*引用文*:
----------------------------------------

数値規制の使い方 具体化した新愛護法を有効に使うために

動物愛護,日本

数値規制が最終決定

いよいよ、数値規制の具体的な内容が最終的に決定しました。
コロナ禍での審議でもあり、長い時間がかかりました。
このために時間と努力をした各関係者の皆様、本当にご苦労様でした。
そして、パブコメ等で応援した多くの皆様にも、感謝の気持ちでいっぱいです。

飼育数制限に関しては、施行が3年先ということもあり、あのパブコメは何だったんだ!と思う気持ちはわかりますが、全体としては、大きな前進で喜ばしいことと思っています。

どんな人にとっても、同じ意味を持つ具体的な文章は、公平で感情が入る余地がありません。
ペットを繁殖させる人も、売る人も、正しい飼い方を指導する自治体も、一般の飼い主さんも、動物を保護する愛護団体も、何十年もペットを飼ってきたベテランも、学者さんも、獣医師も、一度もペットを飼ったことがない飼い主さんも、「被毛が毛玉になっていてはいけない」は、同じ解釈になります。

動物に苦痛を与えてはいけない、という漠然とした文章よりも、確実に明確です。

この法改正が、数年後に動物愛護団体のような第2種動物取扱業者になると決まりました。
そして将来的には、ペットを飼う人すべてが守らなくてはならないことの、基準になっていくでしょう。

それにしてもSNS では、この達成について、あんまり私見が出ていないように思うのですが。。みんな疲れちゃったのかな?

どうやって使うか


せっかくできた新愛護法です。
きちんと有効に使っていただかなければなりません。

今日は、具体的に、どういう活用方法があるのか、そして実際に使用する時の注意点、問題点について、私個人の意見を述べます。
法なのだから、裁判で使うだけでしょ、と思われるかもしれません。
しかし、私はもっと広く、有効活用できると考えています。
今回の数値化は、広くいろんなメリットがあると感じています。

1.訴訟、裁判で判決がしやすくなる

誰かが告発し、正式な訴訟になれば、数値化した条文は、非常に使いやすくなるでしょう。
陪審員にとっても、裁判官にとっても、条文が具体化しているために、解釈に迷うことなく、ストレートに使うことができると思われます。

2.告発をしやすくなる

条文に数値があり、具体的であるほど、違反であると証明しやすくなります。

----------------------------------------

*データ行*:
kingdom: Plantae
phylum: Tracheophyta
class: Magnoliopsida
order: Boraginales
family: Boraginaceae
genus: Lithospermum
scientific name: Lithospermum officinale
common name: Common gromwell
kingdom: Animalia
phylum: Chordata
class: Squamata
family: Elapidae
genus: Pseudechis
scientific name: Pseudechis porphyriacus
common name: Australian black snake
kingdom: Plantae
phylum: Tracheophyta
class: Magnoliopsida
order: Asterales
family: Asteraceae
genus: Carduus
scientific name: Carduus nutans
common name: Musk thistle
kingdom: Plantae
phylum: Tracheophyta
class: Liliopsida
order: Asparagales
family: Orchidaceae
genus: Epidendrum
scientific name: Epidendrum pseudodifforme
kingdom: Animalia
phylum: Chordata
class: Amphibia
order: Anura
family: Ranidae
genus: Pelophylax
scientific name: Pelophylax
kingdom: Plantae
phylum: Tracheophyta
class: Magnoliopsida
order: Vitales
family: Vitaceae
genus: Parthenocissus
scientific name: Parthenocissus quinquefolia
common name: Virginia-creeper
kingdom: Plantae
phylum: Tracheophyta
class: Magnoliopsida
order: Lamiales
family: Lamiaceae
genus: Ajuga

----------------------------------------

*課題*: 数値規制を扱う引用文から、「ペットを繁殖させる人も、売る」で始まり「せっかくできた新愛護法です。」で終わる範囲を、終端の語句まで含めて一字一句違えずに書き写すこと。

*解答例*:
ペットを繁殖させる人も、売る人も、正しい飼い方を指導する自治体も、一般の飼い主さんも、動物を保護する愛護団体も、何十年もペットを飼ってきたベテランも、学者さんも、獣医師も、一度もペットを飼ったことがない飼い主さんも、「被毛が毛玉になっていてはいけない」は、同じ解釈になります。

動物に苦痛を与えてはいけない、という漠然とした文章よりも、確実に明確です。

この法改正が、数年後に動物愛護団体のような第2種動物取扱業者になると決まりました。
そして将来的には、ペットを飼う人すべてが守らなくてはならないことの、基準になっていくでしょう。

それにしてもSNS では、この達成について、あんまり私見が出ていないように思うのですが。。みんな疲れちゃったのかな?

どうやって使うか


せっかくできた新愛護法です。